Veazie Bank v. Fenno (1869)

Author: Salmon Portland Chase

Topic: Powers of Congress

Since Congress has undertaken in the exercise of undisputed constitutional power to provide a currency for the whole country, it may constitutionally secure the benefit of it to the people by appropriate legislation. To that end, Congress may restrain by suitable enactments the circulation of any notes not issued under its own authority.

Ex parte McCardle (1869)

Author: Salmon Portland Chase

Topic: Role of Courts

While the appellate jurisdiction of the Supreme Court is conferred by the Constitution, rather than acts of Congress, it is conferred with such exceptions and under such regulations as Congress may make. Therefore, when Congress enacts that the Supreme Court shall have appellate jurisdiction over final decisions of the Circuit Courts in certain cases, the act operates as a negation or exception of such jurisdiction in other cases. Moreover, the repeal of the act negates jurisdiction over the cases that it covers.

Georgia v.
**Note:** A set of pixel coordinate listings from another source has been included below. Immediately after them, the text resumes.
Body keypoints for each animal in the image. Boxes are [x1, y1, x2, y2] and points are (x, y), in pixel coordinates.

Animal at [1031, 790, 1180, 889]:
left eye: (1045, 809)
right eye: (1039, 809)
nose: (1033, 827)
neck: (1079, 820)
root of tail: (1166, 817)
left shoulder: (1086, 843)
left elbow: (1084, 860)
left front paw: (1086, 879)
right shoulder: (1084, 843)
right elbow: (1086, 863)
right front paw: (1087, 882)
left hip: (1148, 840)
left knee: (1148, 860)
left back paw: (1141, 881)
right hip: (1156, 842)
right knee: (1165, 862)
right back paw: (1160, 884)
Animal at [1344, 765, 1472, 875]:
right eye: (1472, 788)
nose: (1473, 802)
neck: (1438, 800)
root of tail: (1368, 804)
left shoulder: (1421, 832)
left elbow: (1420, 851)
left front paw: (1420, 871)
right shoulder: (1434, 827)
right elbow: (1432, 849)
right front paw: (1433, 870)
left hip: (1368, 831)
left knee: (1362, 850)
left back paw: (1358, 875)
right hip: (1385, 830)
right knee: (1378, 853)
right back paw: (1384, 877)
Stanton (1868)

Author: Samuel Nelson

Topic: Role of Courts

A bill filed by one of the states to enjoin the Secretary of War and other executive officers from carrying into execution certain acts of Congress on the grounds that this would annul and abolish the existing government of the state calls for a judgment on a political question and cannot be entertained by the Supreme Court.
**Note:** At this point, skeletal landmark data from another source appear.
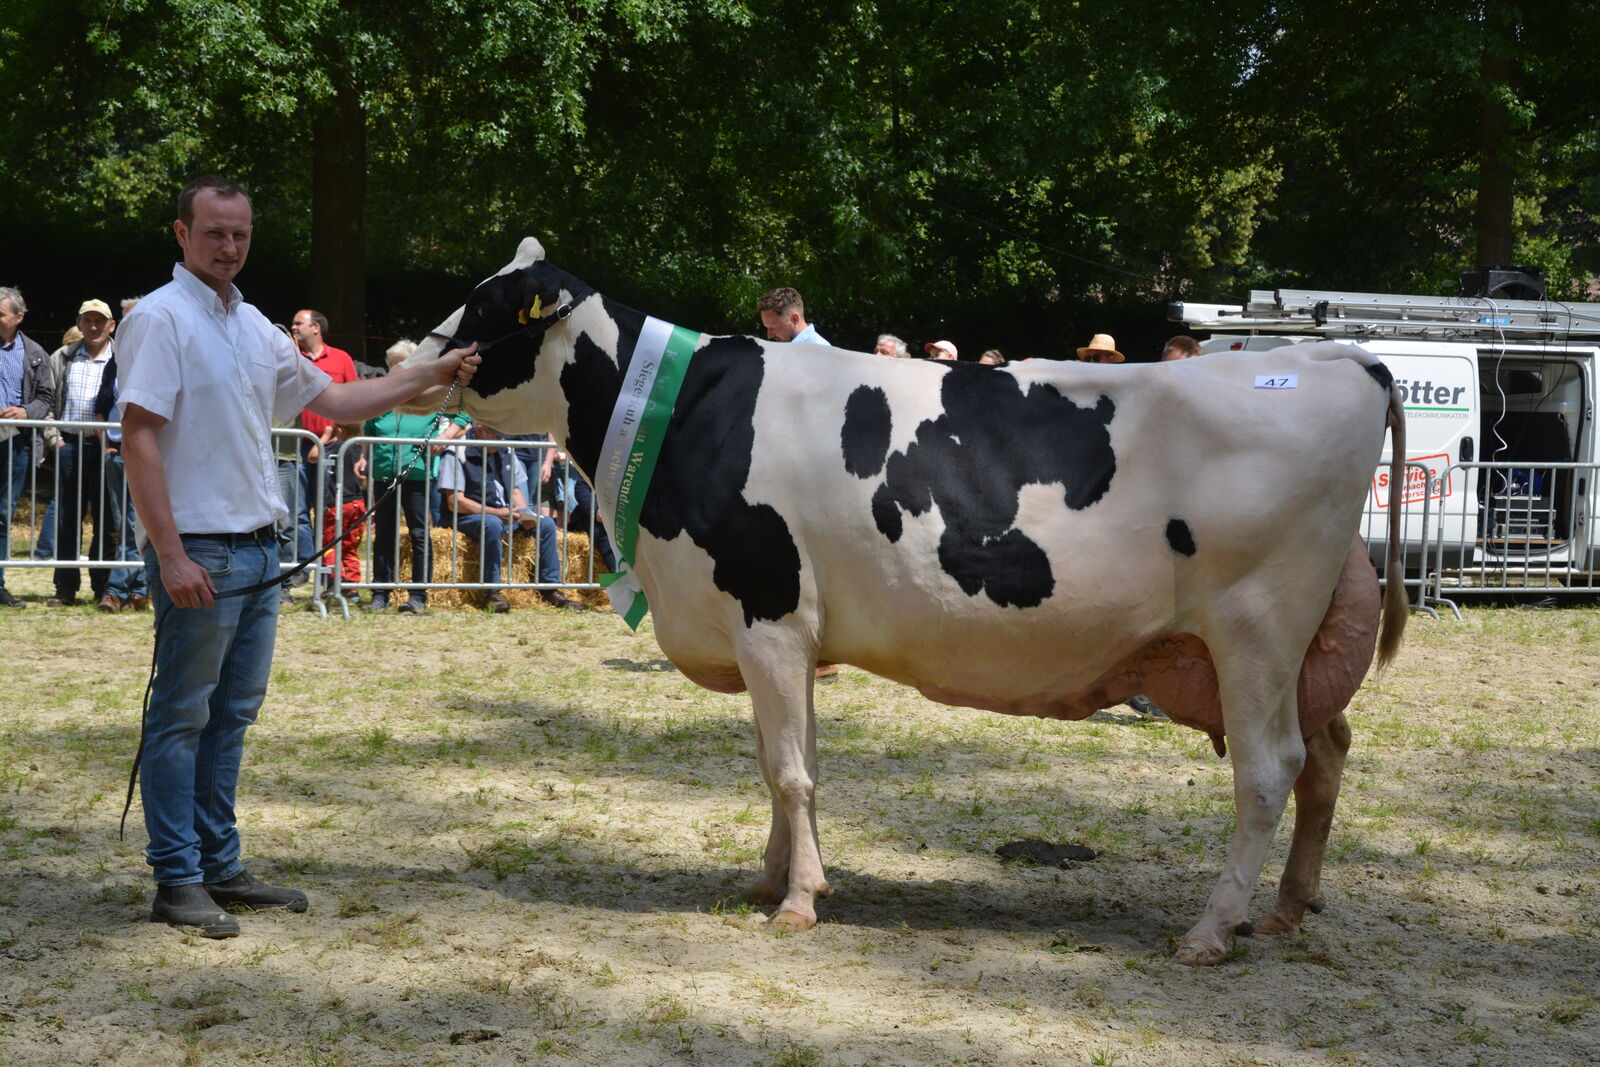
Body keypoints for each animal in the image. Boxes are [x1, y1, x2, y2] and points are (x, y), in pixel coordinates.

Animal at [406, 238, 1408, 966]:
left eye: (485, 307)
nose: (406, 357)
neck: (684, 415)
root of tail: (1348, 361)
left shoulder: (766, 613)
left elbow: (788, 768)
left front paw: (797, 902)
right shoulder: (786, 630)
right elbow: (790, 760)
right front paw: (777, 877)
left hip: (1256, 626)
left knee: (1269, 770)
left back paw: (1211, 929)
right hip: (1294, 645)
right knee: (1325, 755)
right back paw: (1282, 911)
Mississippi v. Johnson (1867)

Author: Salmon Portland Chase

Topic: Role of Courts

The legislative and executive departments cannot be restrained in their actions by the judicial department, although the acts of both when performed may be subject to its cognizance.

Crandall v. Nevada (1867)

Author: Samuel Freeman Miller

Topic: Taxes

States cannot use their taxing power to impede or embarrass the constitutional operations of the federal government, or the rights that its citizens hold under it.

Ex parte Milligan (1866)

Author: David Davis

Topic: Role of Courts

A citizen not connected with the military service and a resident in a state where the courts are open and in the proper exercise of their jurisdiction cannot, even when the privilege of the writ of habeas corpus is suspended, be tried, convicted, or sentenced otherwise than by the ordinary courts of law.